Wintergreen essential oil is distilled from the leaves. It’s birch-like, fresh and penetrating aroma may remind some of wintergreen gum and others of Bengay.

Wintergreen essential oil blends well with: Peppermint (Mentha x piperita), Bay Laurel (Laurus nobilis), Lavender, Eucalyptus (cineole rich species), Rosemary ct. verbenone

Creating Wellness Products with Wintergreen Essential Oil

**When blending with wintergreen or birch, keep dilution at 2-3% within the total synergy. You can use a high dilution (upwards of 30-40%) but keep wintergreen or birch essential oils at 2—3% of that total.

Relieve Pain Gel

Indicated for: acute joint pain, sciatica, chronic lower back pain, acute muscular tension, rheumatism

This is a gel I used to make quite a bit for my father. He had chronic lower back pain for which he would apply this gel and have immediate relief. He did eventually have to have lower back surgery but this gel sure did help him get through the days!

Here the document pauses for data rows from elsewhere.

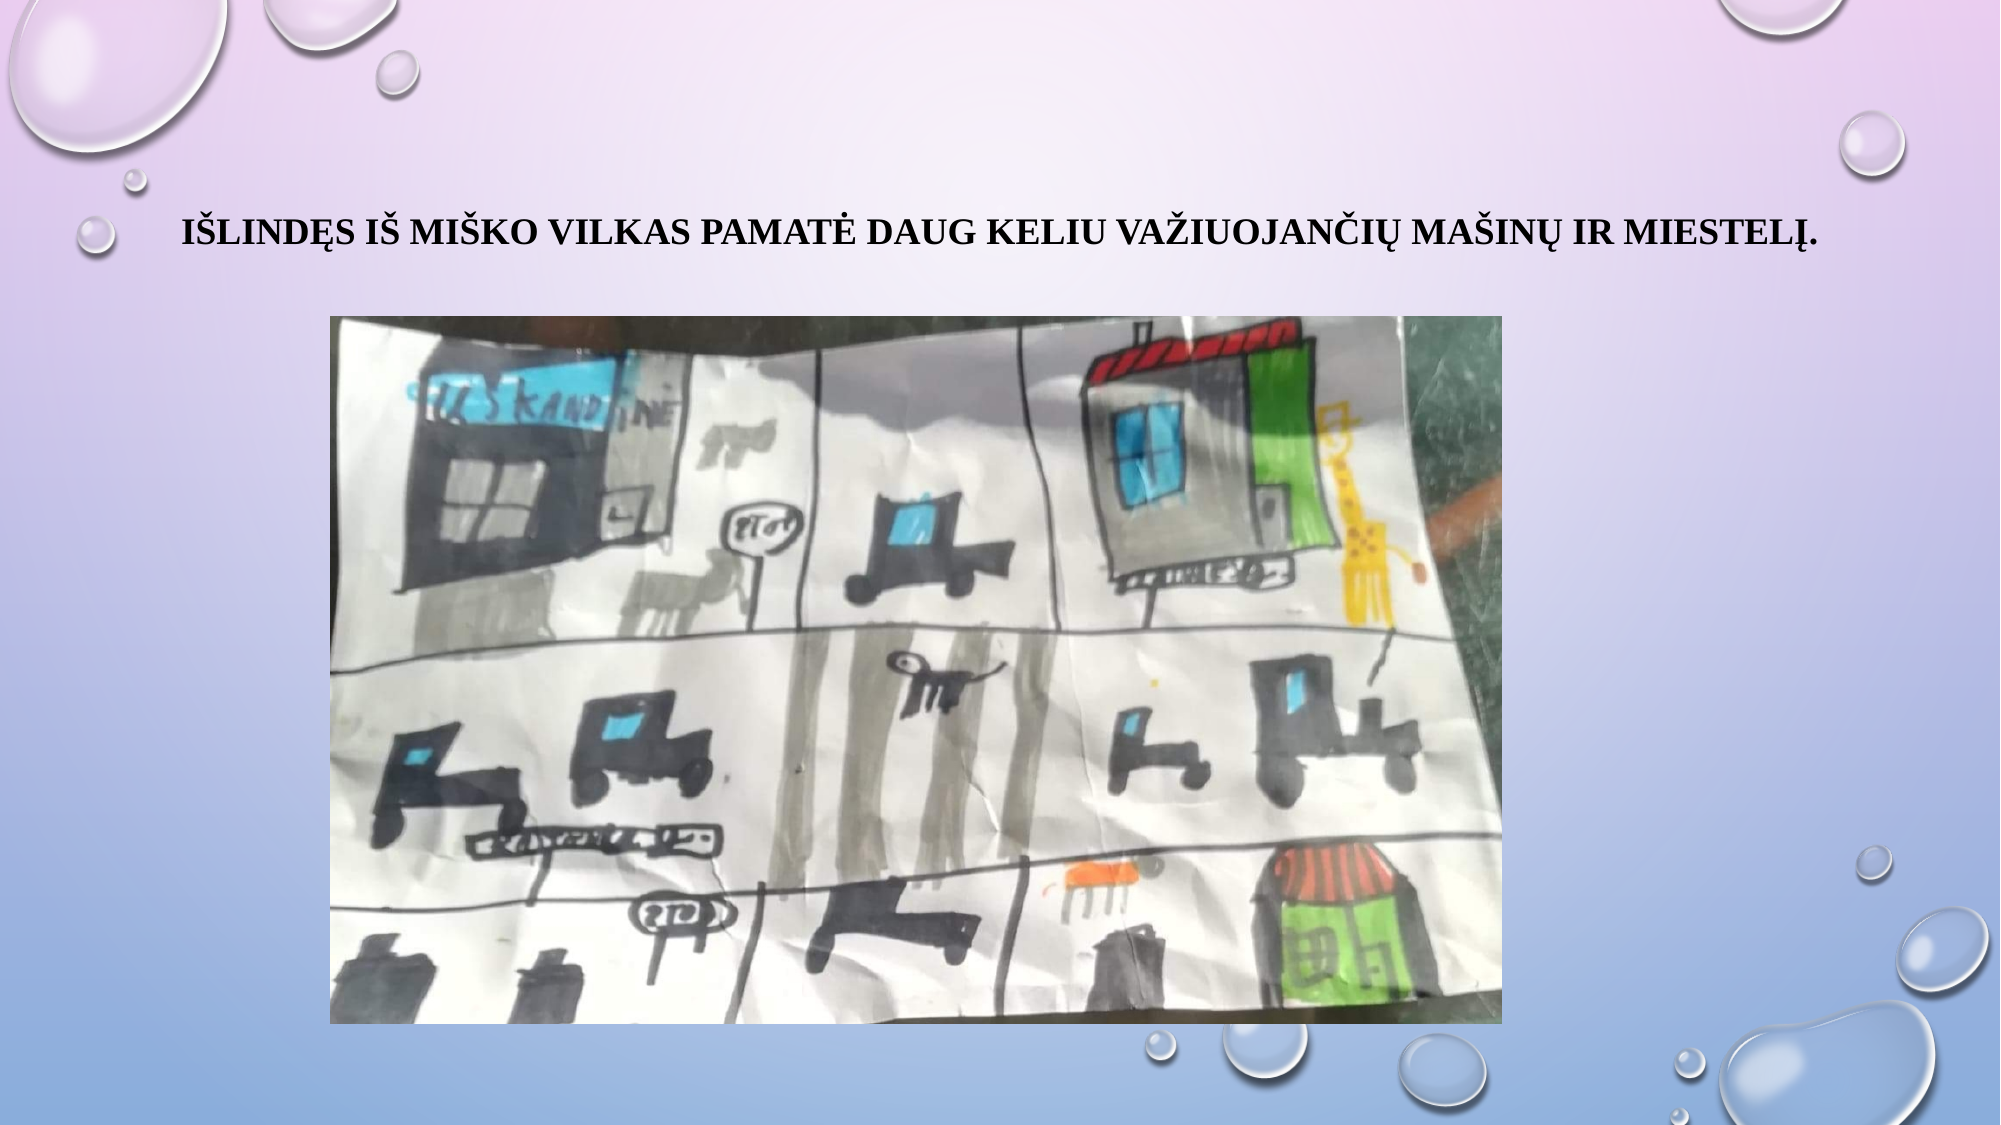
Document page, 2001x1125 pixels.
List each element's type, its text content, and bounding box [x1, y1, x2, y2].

title Išlindęs iš miško vilkas pamatė daug keliu važiuojančių mašinų ir miestelį. [149, 101, 1851, 364]
picture [330, 316, 1502, 1024]
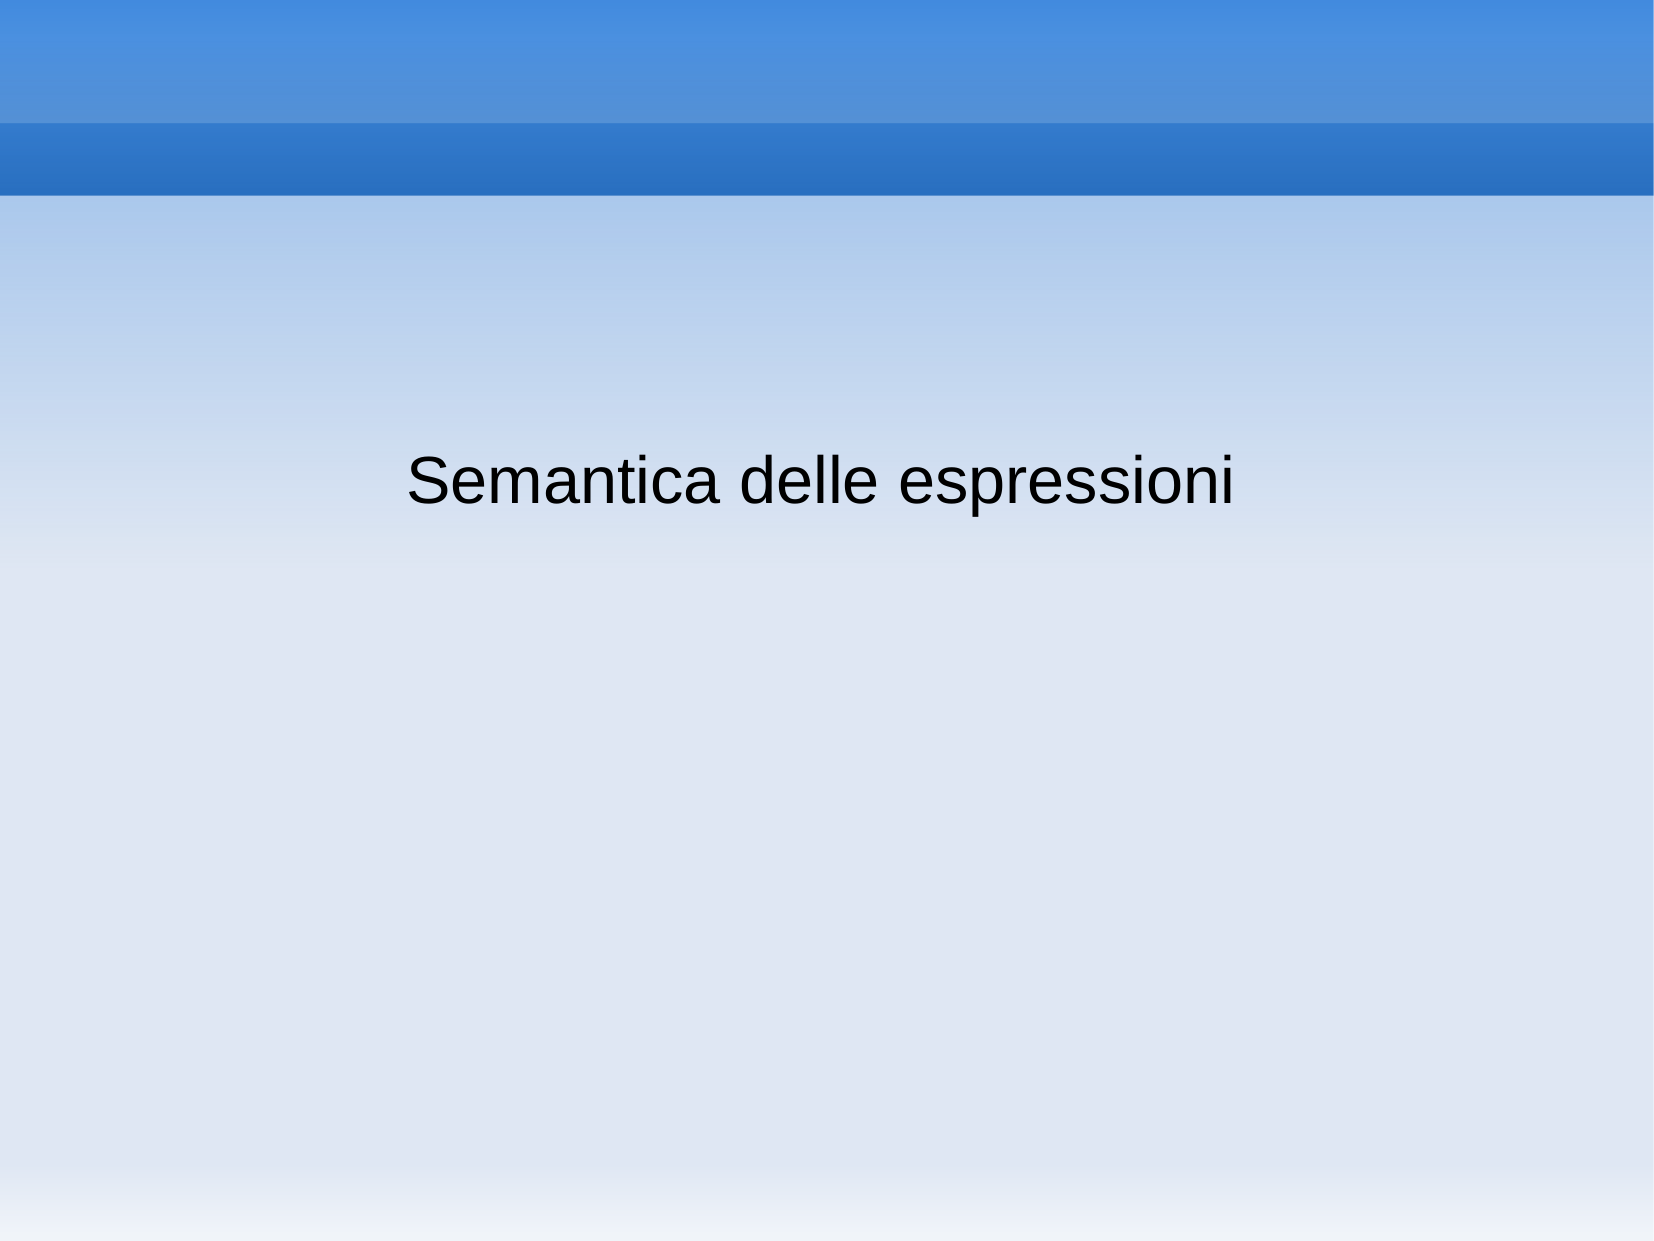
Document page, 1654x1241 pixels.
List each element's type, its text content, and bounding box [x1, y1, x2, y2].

picture [0, 0, 1654, 1241]
subtitle Semantica delle espressioni [76, 0, 1565, 960]
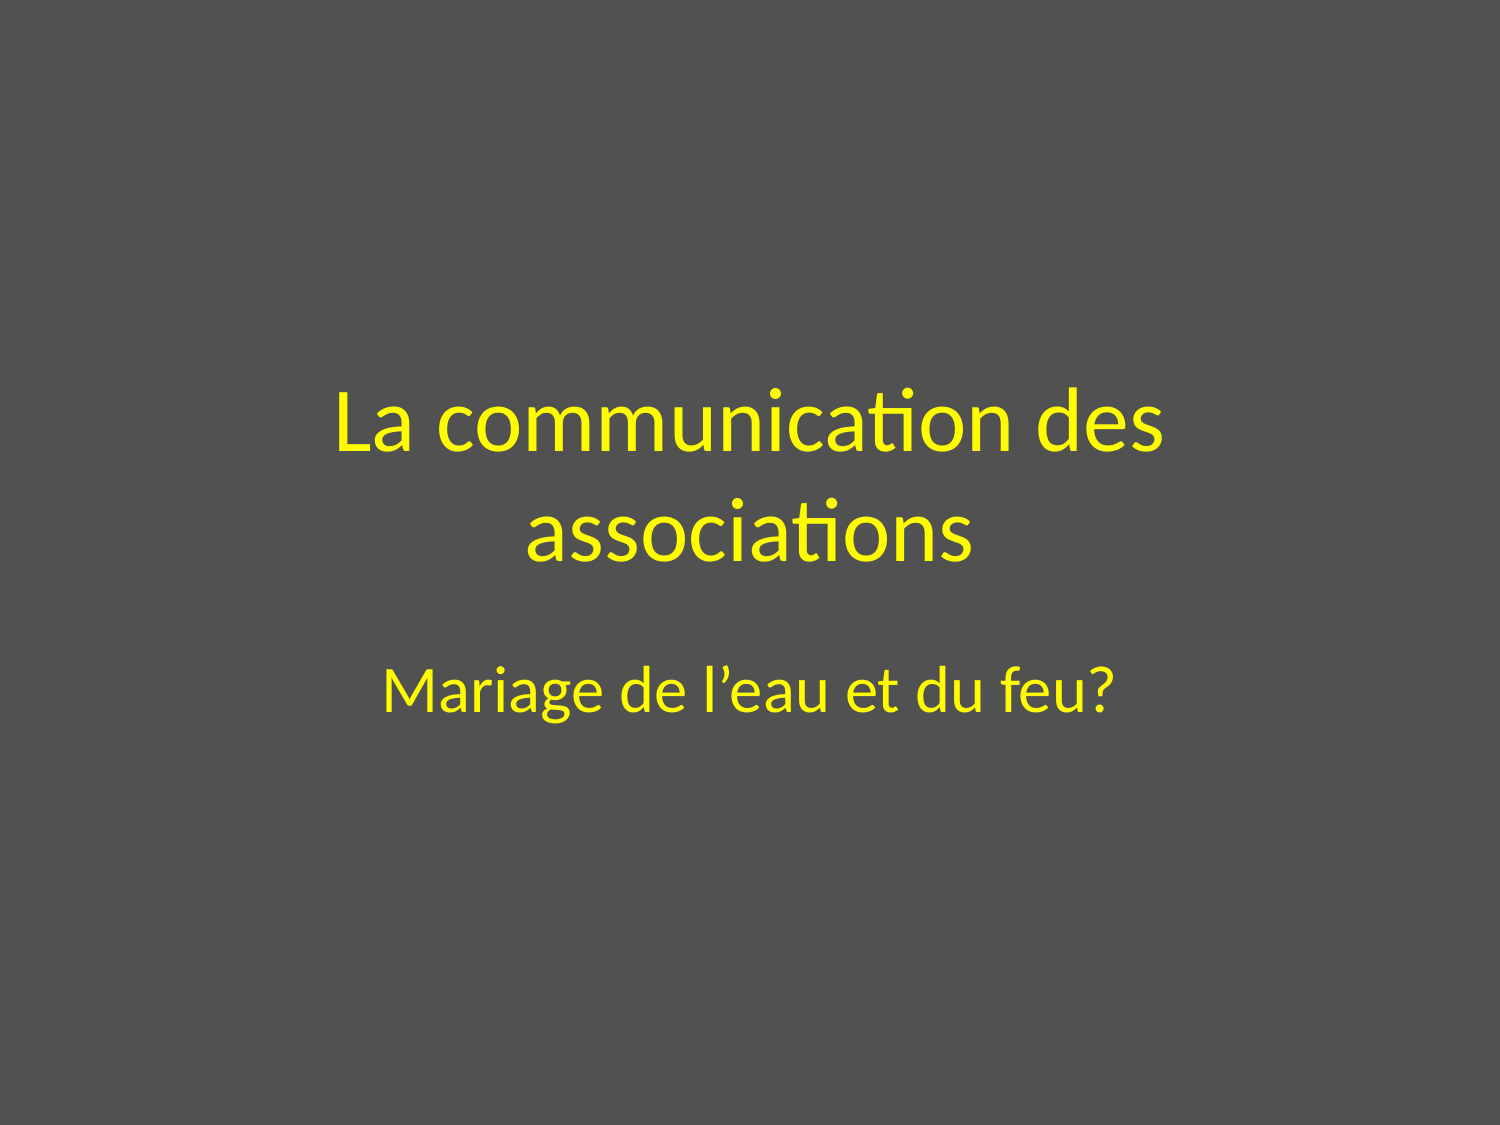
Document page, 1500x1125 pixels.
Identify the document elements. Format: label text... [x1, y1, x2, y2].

title La communication des associations [112, 302, 1388, 638]
list Mariage de l’eau et du feu? [225, 637, 1275, 1125]
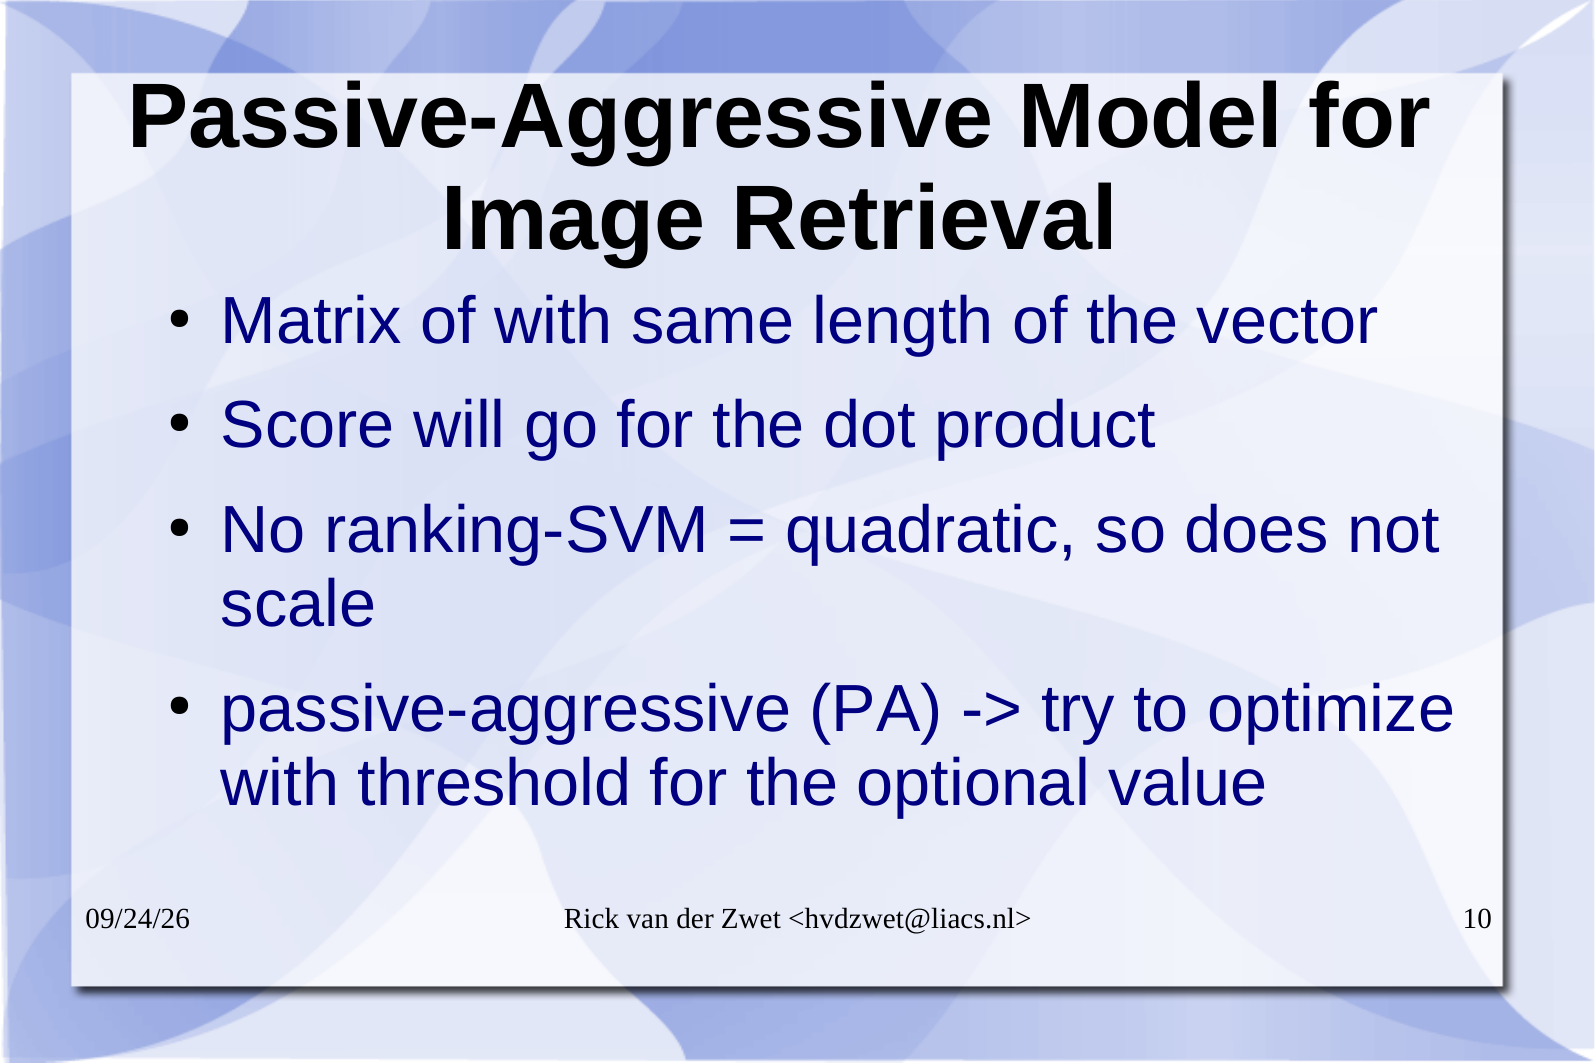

This recipe makes approx. 2.5 to 3 ounces.

  • ¼ cup aloe vera gelly
  • 1 tbsp. yarrow (Achillea millefolium) hydrosol (or lavender)
  • 1 tsp. lavender (Lavandula angustifolia) hydrosol
  • 1 tbsp. St. John’s wort (Hypericum perforatum) herbal oil
  • 1 tsp. arnica (Arnica montana) herbal oil
  • 40 drops Wintergreen essential oil
  • 20 drops Peppermint (Mentha x piperita) essential oil
  • 30 drops Laurel (Laurus nobilis) essential oil

Yes, this is strong! It’s supposed to be. We could actually increase the dosage a bit more. Right now it’s a 3.5% dilution. For acute pain, I would go up to 5 or even 15%. I would customize dosage to individual.

To make:

  1. Combine aloe vera gelly with the hydrosols and herbal oils. Stir with whisk or stainless steel fork or spoon.
  2. Add essential oils and stir until well combined.
  3. Scoop gel into 2 ounce glass jar.
  4. Be sure to label! And keep out of reach of children.